Nächster Zug lässt auf sich warten

Die Schachspieler sitzen noch in der Warteschleife. Wegen Abstandsregeln ruht der Trainingsbetrieb. Nur der SV Stollberg bildet eine Ausnahme.

Aue.

Allein in Stollberg wird derzeit an der Taktik gefeilt. Zug um Zug trainieren die Schachspieler des SV Erzgebirge für den Wiedereinstieg in die Saison. Diese ist noch nicht ganz passé. "Wir hoffen, dass sie zu Ende gebracht wird", sagt Vereinsvize Steffen Hold. Für die Stollberger Erste steht viel auf dem Spiel: der Aufstieg in die 1. Landesklasse.

"Würde die Saison gar annulliert, büßen wir das bislang Erreichte ein." Mit vier Zählern Vorsprung bei noch zwei Partien - darunter ein Duell mit dem Schlusslicht - stehe die Mannschaft quasi uneinholbar vorn. "Es wäre bitter, wenn alles umsonst ist." Deshalb suchte man fieberhaft nach einer Lösung. Mit in Holz- oder in Metallrahmen eingefassten Plexiglasscheiben war sie rasch gefunden. Diese trennen beide Spieler, die zudem Mundschutz tragen. Die Züge erfolgen durch einen Schlitz unter der Trennwand. Der Erfindergeist sprach sich in Schach-Kreisen wie ein Lauffeuer herum. Sogar das MDR-Fernsehen drehte einen Beitrag über die findigen Denksportler. "Unter unseren 38 Aktiven ist der Älteste 89, der Jüngste 12 Jahre alt. Da ist Vorsicht das Gebot der Stunde", so Hold. Die Lösung begeistere alle. "So konnten wir mit Genehmigung des Landratsamts schon am 20. Mai starten."

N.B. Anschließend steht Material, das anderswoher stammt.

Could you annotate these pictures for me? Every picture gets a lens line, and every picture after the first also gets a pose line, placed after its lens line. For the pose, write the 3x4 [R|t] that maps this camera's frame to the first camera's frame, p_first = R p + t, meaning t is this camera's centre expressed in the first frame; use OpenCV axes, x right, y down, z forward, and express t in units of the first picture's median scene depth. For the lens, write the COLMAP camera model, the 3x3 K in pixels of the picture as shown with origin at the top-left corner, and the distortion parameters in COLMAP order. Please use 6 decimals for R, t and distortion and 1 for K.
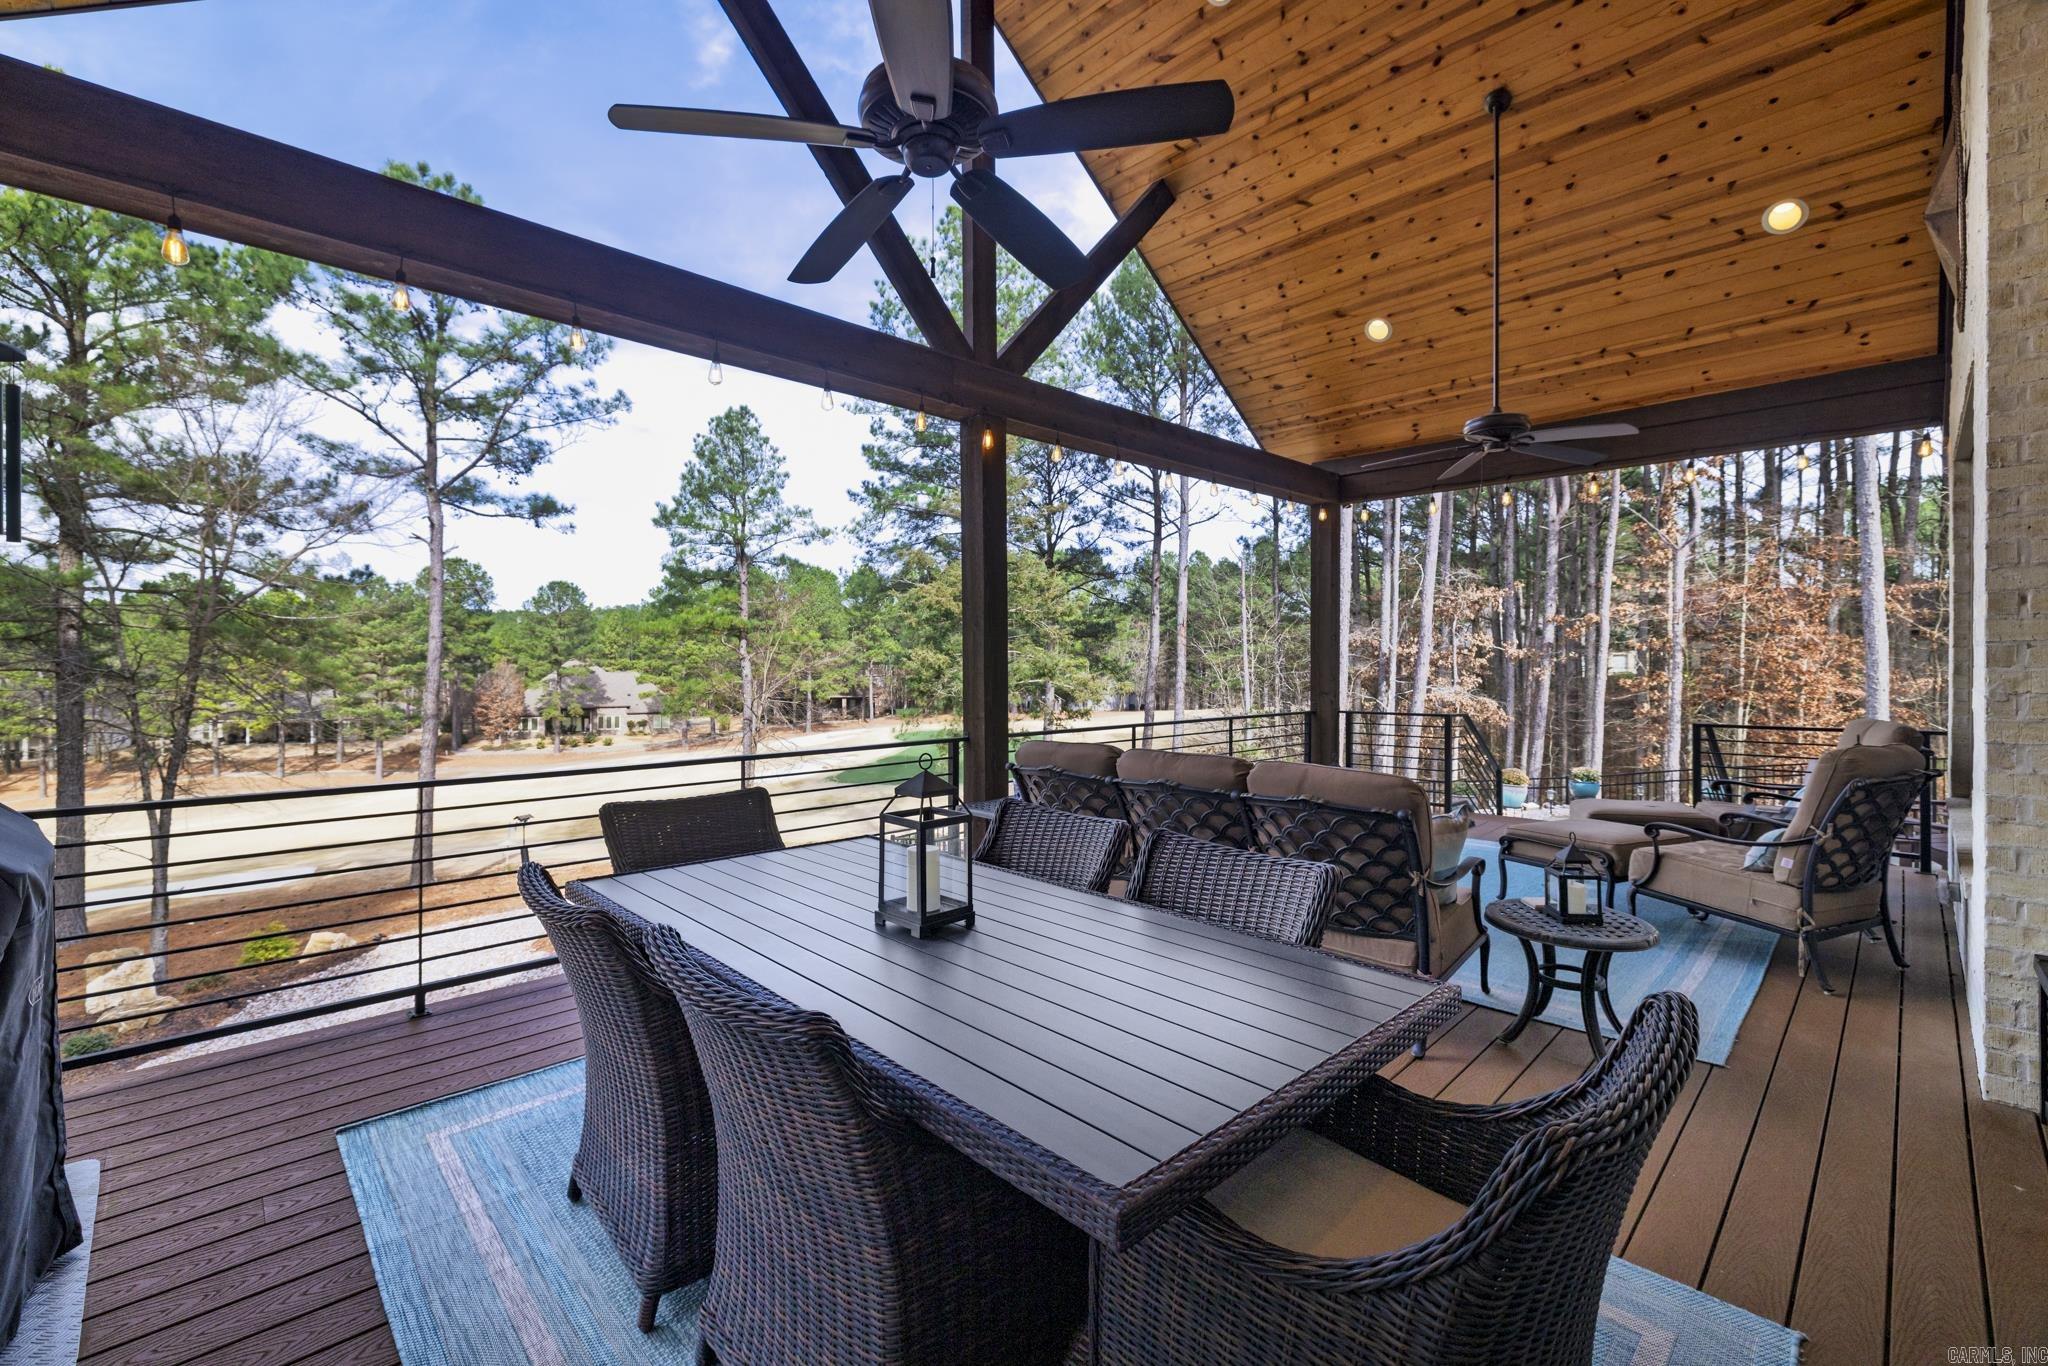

Nicht nur Trainings-, auch Spielbetrieb wäre mit den Trennwänden problemlos machbar, glaubt Hold. Doch noch ist offen, wann es weitergeht. So entschied der Vorstand des Schachverbands Sachsen, dass sich vor dem 31. August nichts tut - weil die Vielzahl der Vereine keine Trainingsmöglichkeiten besitzt. Vielerorts sind die Spieldomizile der Clubs coronabedingt geschlossen. Allerdings strebe man eine Fortsetzung der Saison an - möglichst im Herbst. Wobei dies von höheren Klassen abhängig ist. Da soll am 21. Juni ein Beschluss über den Fortgang fallen.

Kein Rad dreht sich derzeit in den Reihen der SG CX Schwarzenberg-Raschau. "Wir können den Mindestabstand von 1,50 Meter nicht gewährleisten und wollen kein Risiko eingehen", so Christian Lang. Immerhin sitze man sich direkt gegen-über. Die Erste belegt in der Bezirksliga einen Abstiegsplatz. "Insofern wäre es schön, wir könnten die Saison beenden und den Kopf aus der Schlinge ziehen." 40 Mitglieder zählt der Verein, darunter gut die Hälfte Schach-Nachwuchs - der nach der Pandemiepause hoffentlich an die Bretter zurückkehrt.

Beim ESV Nickelhütte Aue wartet Präsident Rainer Hillebrand fast täglich auf Neuigkeiten. Der Verein stellt unter anderem ein Zweitliga-Team. "Wir hoffen auf Normalität." Lichtblick: Das vom 11. bis 13. Juli geplante Trainingslager am Filzteich in Neustädtel kann vielleicht stattfinden. "Das wäre prima. Dafür hatten sich 14 unserer 24 Nachwuchsleute gemeldet."